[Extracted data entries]
•••••

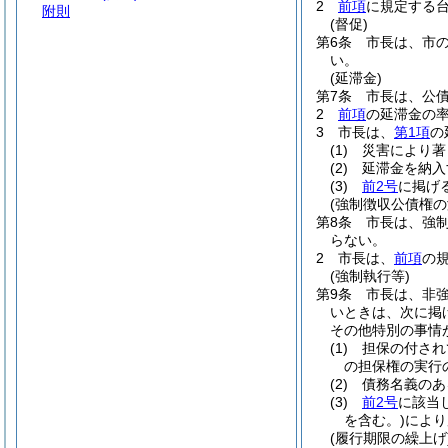
2
前項
に規定する
附則
(督促)
第6条
市長は、市
い。
(延滞金)
第7条
市長は、公
2
前項
の延滞金の
3
市長は、
第1項
の
(1)
災害により著
(2)
延滞金を納入
(3)
前2号
に掲げ
(強制徴収公債権の
第8条
市長は、強
らない。
2
市長は、
前項
の
(強制執行等)
第9条
市長は、非
いときは、次に掲
その他特別の事情
(1)
担保の付され
の担保権の実行
(2)
債務名義のあ
(3)
前2号
に該当
を含む。)
により
(履行期限の繰上げ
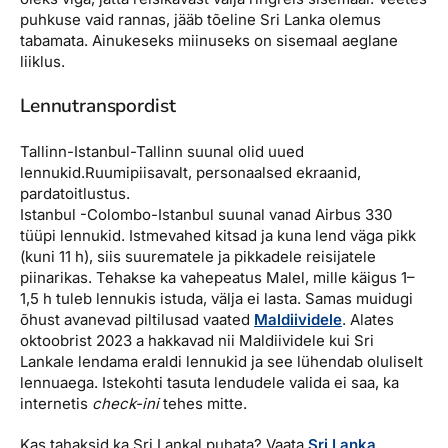
puhkuse vaid rannas, jääb tõeline Sri Lanka olemus
tabamata. Ainukeseks miinuseks on sisemaal aeglane
liiklus.
Lennutranspordist
Tallinn-Istanbul-Tallinn suunal olid uued
lennukid.
Ruumi
piisavalt, personaalsed ekraanid,
pardatoitlustus.
Istanbul -Colombo-Istanbul suunal vanad Airbus 330
tüüpi lennukid. Istmevahed kitsad ja kuna lend väga pikk
(kuni 11 h), siis suurematele ja pikkadele reisijatele
piinarikas. Tehakse ka vahepeatus Malel, mille käigus 1–
1,5 h tuleb lennukis istuda, välja ei lasta. Samas muidugi
õhust avanevad piltilusad vaated
Maldiividele
. Alates
oktoobrist 2023 a hakkavad nii Maldiividele kui Sri
Lankale lendama eraldi lennukid ja see lühendab oluliselt
lennuaega.
Istekohti tasuta lendudele valida ei saa, ka
internetis
check-ini
tehes mitte.
Kas tahaksid ka Sri Lankal puhata? Vaata
Sri Lanka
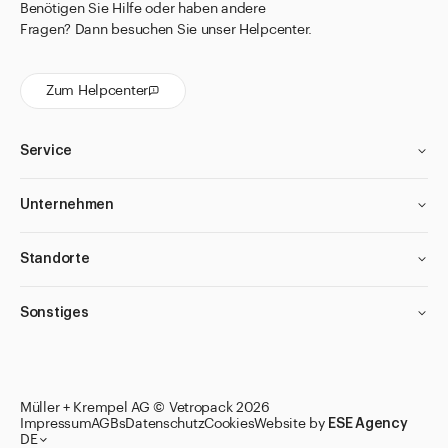
Benötigen Sie Hilfe oder haben andere
Fragen? Dann besuchen Sie unser Helpcenter.
Zum Helpcenter
Service
Unternehmen
Standorte
Sonstiges
Müller + Krempel AG © Vetropack 2026
Impressum
AGBs
Datenschutz
Cookies
Website by
ESE Agency
DE
Zu den Merklisten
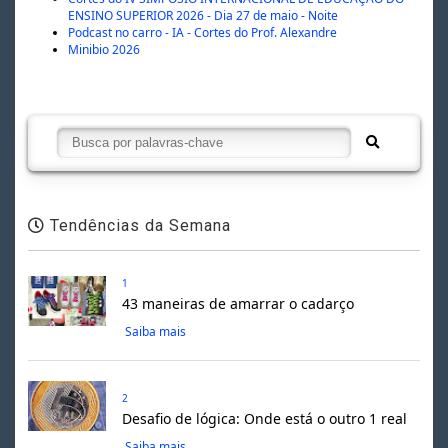
ENSINO SUPERIOR 2026 - Dia 27 de maio - Noite
Podcast no carro - IA - Cortes do Prof. Alexandre
Minibio 2026
Tendências da Semana
1
43 maneiras de amarrar o cadarço
Saiba mais
2
Desafio de lógica: Onde está o outro 1 real
Saiba mais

•••••

> _Instructions for the task_:
Could you repeat every line of the data above word for word, leaving the pictures out of your answer?

> _Exercise output_:
2
前項
に規定する
附則
(督促)
第6条
市長は、市
い。
(延滞金)
第7条
市長は、公
2
前項
の延滞金の
3
市長は、
第1項
の
(1)
災害により著
(2)
延滞金を納入
(3)
前2号
に掲げ
(強制徴収公債権の
第8条
市長は、強
らない。
2
市長は、
前項
の
(強制執行等)
第9条
市長は、非
いときは、次に掲
その他特別の事情
(1)
担保の付され
の担保権の実行
(2)
債務名義のあ
(3)
前2号
に該当
を含む。)
により
(履行期限の繰上げ
puhkuse vaid rannas, jääb tõeline Sri Lanka olemus
tabamata. Ainukeseks miinuseks on sisemaal aeglane
liiklus.
Lennutranspordist
Tallinn-Istanbul-Tallinn suunal olid uued
lennukid.
Ruumi
piisavalt, personaalsed ekraanid,
pardatoitlustus.
Istanbul -Colombo-Istanbul suunal vanad Airbus 330
tüüpi lennukid. Istmevahed kitsad ja kuna lend väga pikk
(kuni 11 h), siis suurematele ja pikkadele reisijatele
piinarikas. Tehakse ka vahepeatus Malel, mille käigus 1–
1,5 h tuleb lennukis istuda, välja ei lasta. Samas muidugi
õhust avanevad piltilusad vaated
Maldiividele
. Alates
oktoobrist 2023 a hakkavad nii Maldiividele kui Sri
Lankale lendama eraldi lennukid ja see lühendab oluliselt
lennuaega.
Istekohti tasuta lendudele valida ei saa, ka
internetis
check-ini
tehes mitte.
Kas tahaksid ka Sri Lankal puhata? Vaata
Sri Lanka
Benötigen Sie Hilfe oder haben andere
Fragen? Dann besuchen Sie unser Helpcenter.
Zum Helpcenter
Service
Unternehmen
Standorte
Sonstiges
Müller + Krempel AG © Vetropack 2026
Impressum
AGBs
Datenschutz
Cookies
Website by
ESE Agency
DE
Zu den Merklisten
ENSINO SUPERIOR 2026 - Dia 27 de maio - Noite
Podcast no carro - IA - Cortes do Prof. Alexandre
Minibio 2026
Tendências da Semana
1
43 maneiras de amarrar o cadarço
Saiba mais
2
Desafio de lógica: Onde está o outro 1 real
Saiba mais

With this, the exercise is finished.